March 04, 2016

Technology has become increasingly accessible to kids. But what is its real impact?

“The concern is that a characteristic of digital technologies is that they demand very rapid shifts of attention,” says Daniel Willingham, a psychology professor at the University of Virginia and author of the book Raising Kids Who Read.

The advent of the Internet means that a child’s attention is constantly spread out over several things at once. Reading is no longer a go-to activity when a kid is bored.

But Willingham - who studies the impact of technology on kids’ concentration - says that there just isn’t enough evidence to say definitively that digital technologies take away from reading.
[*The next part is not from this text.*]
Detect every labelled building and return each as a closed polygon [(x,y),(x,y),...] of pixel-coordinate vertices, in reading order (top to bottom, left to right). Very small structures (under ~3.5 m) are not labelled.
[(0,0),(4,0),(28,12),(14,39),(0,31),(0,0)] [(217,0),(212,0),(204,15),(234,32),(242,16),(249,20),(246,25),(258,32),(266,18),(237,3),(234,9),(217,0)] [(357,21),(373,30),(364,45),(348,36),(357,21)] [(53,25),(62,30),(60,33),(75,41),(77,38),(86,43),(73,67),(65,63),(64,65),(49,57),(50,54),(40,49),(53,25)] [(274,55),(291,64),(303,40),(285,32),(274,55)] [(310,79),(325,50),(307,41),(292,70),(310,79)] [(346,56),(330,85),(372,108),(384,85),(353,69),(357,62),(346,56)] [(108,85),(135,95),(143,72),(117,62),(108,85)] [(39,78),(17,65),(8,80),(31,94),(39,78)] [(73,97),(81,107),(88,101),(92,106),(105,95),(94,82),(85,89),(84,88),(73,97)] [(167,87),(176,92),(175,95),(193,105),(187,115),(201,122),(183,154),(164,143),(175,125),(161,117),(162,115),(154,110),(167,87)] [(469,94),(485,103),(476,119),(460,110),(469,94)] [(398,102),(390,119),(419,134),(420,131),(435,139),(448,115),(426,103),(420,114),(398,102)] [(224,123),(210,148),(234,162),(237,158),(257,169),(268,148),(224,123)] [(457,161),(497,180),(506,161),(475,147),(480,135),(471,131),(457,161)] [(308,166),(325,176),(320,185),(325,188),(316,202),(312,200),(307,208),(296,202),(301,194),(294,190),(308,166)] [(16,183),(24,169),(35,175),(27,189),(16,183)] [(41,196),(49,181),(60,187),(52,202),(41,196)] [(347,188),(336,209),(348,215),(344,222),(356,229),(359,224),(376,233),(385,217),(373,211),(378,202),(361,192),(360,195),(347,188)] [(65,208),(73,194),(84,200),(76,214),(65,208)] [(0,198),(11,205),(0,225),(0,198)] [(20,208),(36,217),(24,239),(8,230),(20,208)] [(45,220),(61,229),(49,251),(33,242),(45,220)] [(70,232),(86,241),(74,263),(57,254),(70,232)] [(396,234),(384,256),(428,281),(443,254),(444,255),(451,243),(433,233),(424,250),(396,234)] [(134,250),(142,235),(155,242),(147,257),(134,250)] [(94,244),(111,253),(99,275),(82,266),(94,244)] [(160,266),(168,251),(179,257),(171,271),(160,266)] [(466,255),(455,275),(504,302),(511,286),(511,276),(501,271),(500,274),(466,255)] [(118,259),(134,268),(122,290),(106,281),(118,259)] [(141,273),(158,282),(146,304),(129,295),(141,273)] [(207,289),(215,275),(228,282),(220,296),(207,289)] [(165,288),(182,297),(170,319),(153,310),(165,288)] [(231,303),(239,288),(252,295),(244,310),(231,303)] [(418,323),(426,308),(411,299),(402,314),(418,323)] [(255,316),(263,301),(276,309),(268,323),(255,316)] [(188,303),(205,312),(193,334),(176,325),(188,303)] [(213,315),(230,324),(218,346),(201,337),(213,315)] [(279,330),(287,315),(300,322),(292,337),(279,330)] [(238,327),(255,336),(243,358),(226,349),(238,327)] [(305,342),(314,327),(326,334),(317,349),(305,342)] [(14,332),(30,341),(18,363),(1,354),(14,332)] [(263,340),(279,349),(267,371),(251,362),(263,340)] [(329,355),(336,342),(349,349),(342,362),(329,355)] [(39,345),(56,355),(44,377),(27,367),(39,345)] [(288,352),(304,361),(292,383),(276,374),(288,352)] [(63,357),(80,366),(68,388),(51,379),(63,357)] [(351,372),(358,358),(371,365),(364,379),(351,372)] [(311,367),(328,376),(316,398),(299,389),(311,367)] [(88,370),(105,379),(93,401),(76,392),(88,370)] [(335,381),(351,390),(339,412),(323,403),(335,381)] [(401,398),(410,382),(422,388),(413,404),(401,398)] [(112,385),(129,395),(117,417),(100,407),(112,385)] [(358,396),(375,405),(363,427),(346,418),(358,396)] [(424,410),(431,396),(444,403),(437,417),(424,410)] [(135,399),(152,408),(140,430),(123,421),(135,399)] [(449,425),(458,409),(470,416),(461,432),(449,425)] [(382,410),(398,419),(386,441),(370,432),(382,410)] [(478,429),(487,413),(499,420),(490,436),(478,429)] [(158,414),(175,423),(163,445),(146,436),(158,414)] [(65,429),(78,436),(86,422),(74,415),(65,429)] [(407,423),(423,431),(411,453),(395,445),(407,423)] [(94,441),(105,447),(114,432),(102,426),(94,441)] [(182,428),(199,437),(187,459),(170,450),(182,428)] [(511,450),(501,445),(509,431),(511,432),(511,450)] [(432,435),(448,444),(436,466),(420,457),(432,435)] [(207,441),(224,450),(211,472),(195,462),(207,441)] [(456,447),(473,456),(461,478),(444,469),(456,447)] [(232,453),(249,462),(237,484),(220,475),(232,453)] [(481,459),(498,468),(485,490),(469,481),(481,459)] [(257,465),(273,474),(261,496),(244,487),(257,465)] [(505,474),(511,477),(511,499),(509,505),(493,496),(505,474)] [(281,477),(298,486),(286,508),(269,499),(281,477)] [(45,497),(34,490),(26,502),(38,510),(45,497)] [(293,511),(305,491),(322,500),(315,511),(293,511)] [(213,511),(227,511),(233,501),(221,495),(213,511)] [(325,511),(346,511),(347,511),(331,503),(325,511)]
There was, however, a time in America’s history where reading was at its highest. “I think the golden era was probably depression era, maybe into the 40s and until television,” he says, “Reading did take a hit with the advent of television.”

Now, there’s debate as to whether or not we should count reading on Twitter or Facebook as real reading.

“A lot of the reading that kids do on screens [is] not especially enriching,” says Willingham.

The issue of kids not reading comes down to how they handle boredom -- something that they will eventually encounter in school.

“I think the problem is real, but I don’t think the problem is that they can’t pay attention, I think it’s that they don’t want to pay attention... Being bored is good for the sake of making children more resourceful in figuring out themselves how not to be bored.”

Willingham argues that, if anything, digital technologies are responsible for a shift in kids’ beliefs that they should be entertained all the time.

Parents tell him that their primary concern is that their kids spend too much time plopped in front of a screen. And, WIllingham says, if you want to wean the kids away, it might mean helping them - and “helping” is the key - acclimate to a slower-paced world.